_本文抜粋_.
━━━━━━
「青=現代語訳」
京=名詞
に=格助詞
入り立ち=タ行四段「入り立つ」の連用形、深く入る、「入る」を強調した言葉
て=接続助詞、現代と同じ用法。
うれし=シク活用の形容詞「うれし」の終止形、うれしい。
家=名詞
に=格助詞
至り=ラ行四段動詞「至る」の連用形、着く。
て=接続助詞
門=名詞
に=格助詞
入る=ラ行四段動詞「入る」の連体形、直後に接続助詞「に」があるため連体形。
に=接続助詞、接続(直前の用言の活用形)は連体形、「~したところ・~すると」
京に入り立ちてうれし。家に至りて、門に入るに、
京に入ってうれしい。家に着いて、門に入ると、
月=名詞
明かけれ=ク活用の形容詞「明かし」の已然形、明るい。
ば=接続助詞、直前が已然形だから①原因・理由「~なので、~から」②偶然条件「~ところ・~と」③恒常条件「(~する)といつも」のどれかであるが、文脈判断をして①の意味でとる。ちなみに、直前が未然形ならば④仮定条件「もし~ならば」である。
いと=副詞
よく=ク活用の形容詞「良し」の連用形、対義語は「悪し(あし)」。「よし>よろし≧普通≧わろし>あし」みたいなイメージ。
━━━━━━
_提供記録_.
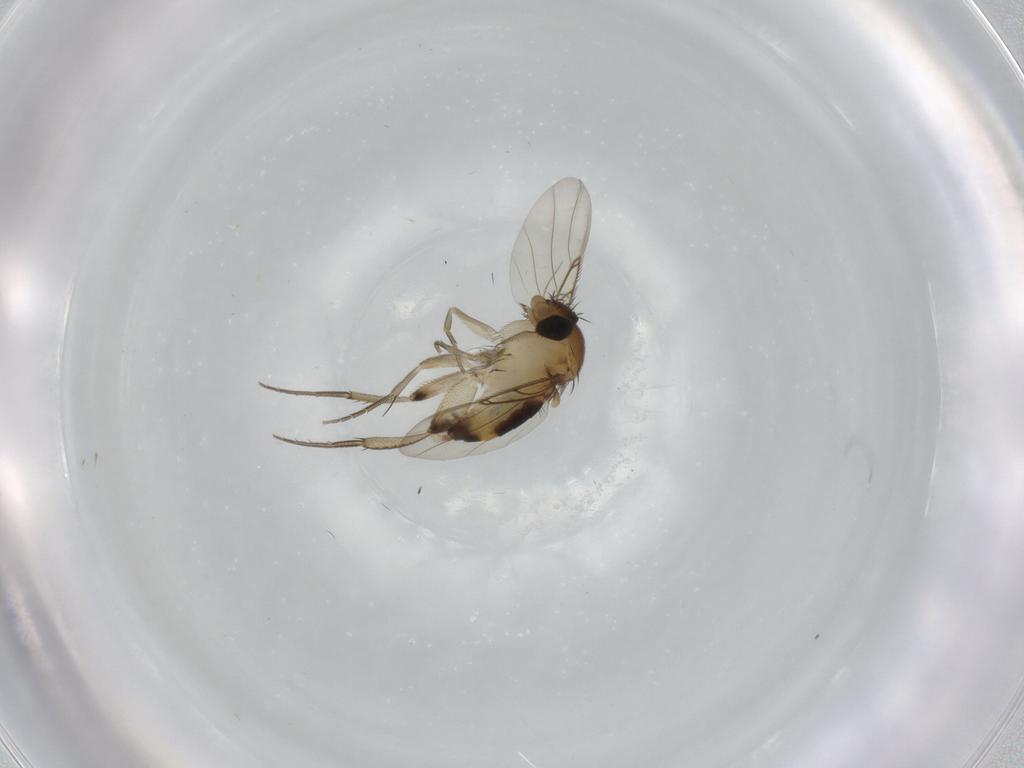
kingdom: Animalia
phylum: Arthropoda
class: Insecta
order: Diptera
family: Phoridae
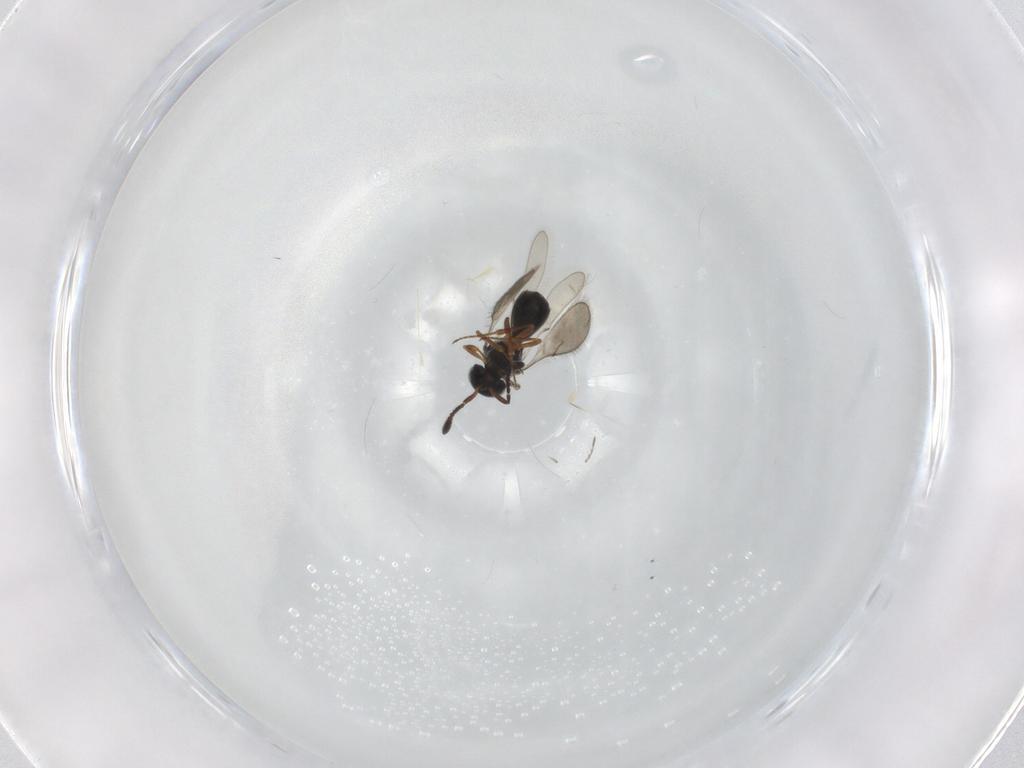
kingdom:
━━━━━━
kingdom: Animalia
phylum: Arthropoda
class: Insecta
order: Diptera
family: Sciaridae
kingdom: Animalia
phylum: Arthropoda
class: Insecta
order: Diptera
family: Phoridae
━━━━━━
_設問内容_. 古文の語句解説から、「に=接続助詞、接続(直前の用言の活用形)は連体形、「~したところ・~すると」」で始まり「条件「もし~ならば」である。」に至るまでの部分を、そのまま書き写せ。

_解答全文_.
に=接続助詞、接続(直前の用言の活用形)は連体形、「~したところ・~すると」
京に入り立ちてうれし。家に至りて、門に入るに、
京に入ってうれしい。家に着いて、門に入ると、
月=名詞
明かけれ=ク活用の形容詞「明かし」の已然形、明るい。
ば=接続助詞、直前が已然形だから①原因・理由「~なので、~から」②偶然条件「~ところ・~と」③恒常条件「(~する)といつも」のどれかであるが、文脈判断をして①の意味でとる。ちなみに、直前が未然形ならば④仮定条件「もし~ならば」である。